Julie Husband
Dr. Julie Husband received her BA from Bucknell University, her MA from the University of Chicago, and her Ph.D. from SUNY Buffalo. Dr. Husband joined the UNI faculty in 2000 where she has taught classes in American literature, short fiction, contemporary writers Philip Roth and Toni Morrison, as well as an assortment of liberal arts core courses. She has contributed to interdisciplinary programs and events on campus, including the Women’s and Gender Studies Program, the Emily Dickinson Artsongs, Black History Month, Women’s History Month, and the Walt Whitman celebration.
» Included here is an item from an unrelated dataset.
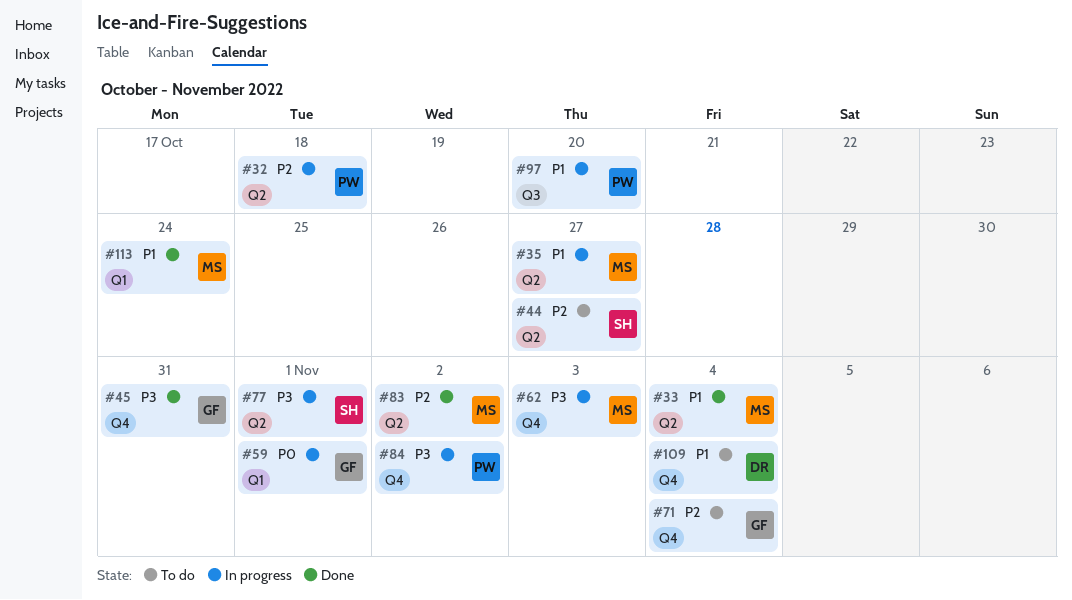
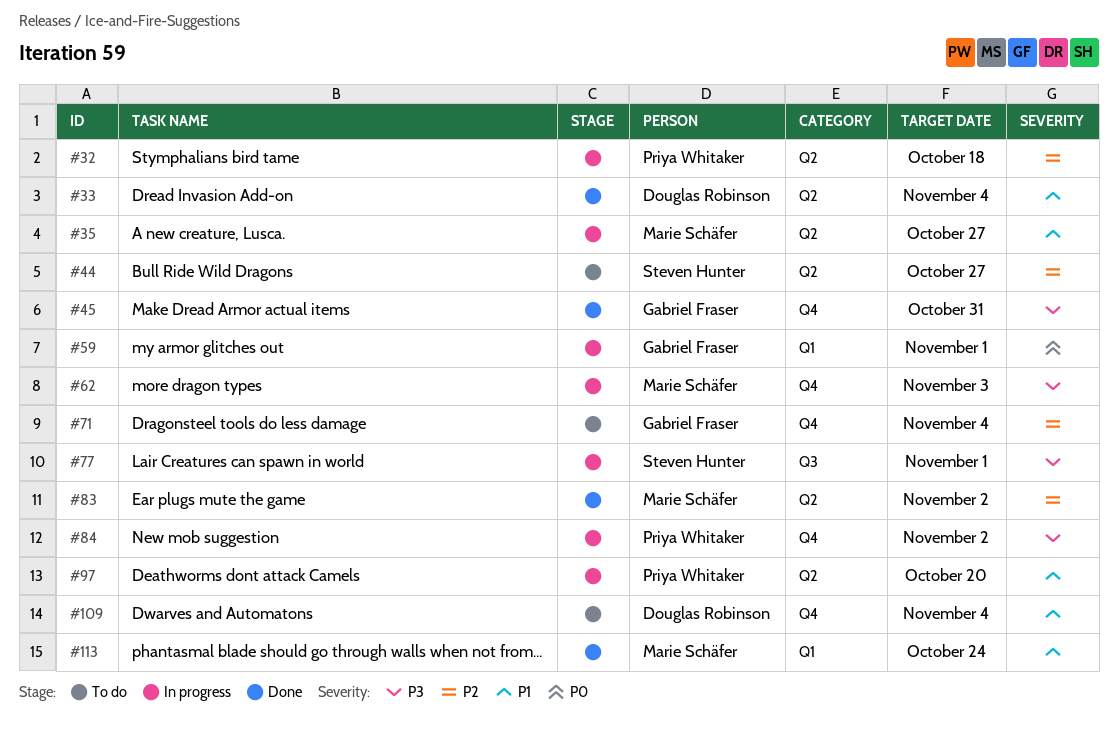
#33, owner: Marie Schäfer -> Douglas Robinson
#77, label: Q2 -> Q3
#97, label: Q3 -> Q2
In collaboration with Dr. Jim O’Loughlin, Dr. Husband published
Daily Life in the Industrial United States, 1870-1900 (Greenwood Press, 2004), an examination of many facets of life during
this tumultuous period, incorporating first-hand accounts from steel workers, industrial tycoons, female mill workers, domestic advice
columnists, educators, and more. Dr. Husband has published articles on Frederick Douglass (Proteus: A Journal of Ideas and
Roots and Realities of Multiculturalism), The Lowell Offering (
Legacy: A Journal of American Women Writers), Lydia Maria Child (
ESQ), Philip Roth (Philip Roth: New Perspectives on
an American Author), and W.E.B. DuBois (The Afterlife of John Brown). She has also published several book reviews
and spoken at numerous conferences.
She is currently working on a second book, Incendiary Pictures: the American Antislavery Movement and Northern Conceptions of “Free Labor.” This work of examines the relationship between antislavery texts and emerging representations of “free labor” in pre-Civil War America. Analyzing literature written by people immersed in antislavery discourse, the manuscript focuses on writers like Lydia Maria Child, Frederick Douglass, and E.D.E.N. Southworth who are abolitionists as well as writers like Nathaniel Hawthorne and the women writing for the Lowell Offering. All of them are profoundly influenced by the “family politics” campaign of abolitionists, a campaign that repeatedly produced narratives and sketches of slave families separated in the marketplace, masters sexually exploiting slave women, and white fathers selling their mixed race children. The manuscript demonstrates that the new, radical antislavery campaign was marked by two developments closely related to industrial capitalism: the use of incendiary pictures denouncing the commodification of the family and, ironically, the use of the marketplace as a means for combating slavery and other forms of intimate oppression.
Dr. Husband and Dr. O’Loughlin are married and have three children, Nicholas, in fourth grade, Devin, in kindergarten, and Ian, into everything as he is two years old.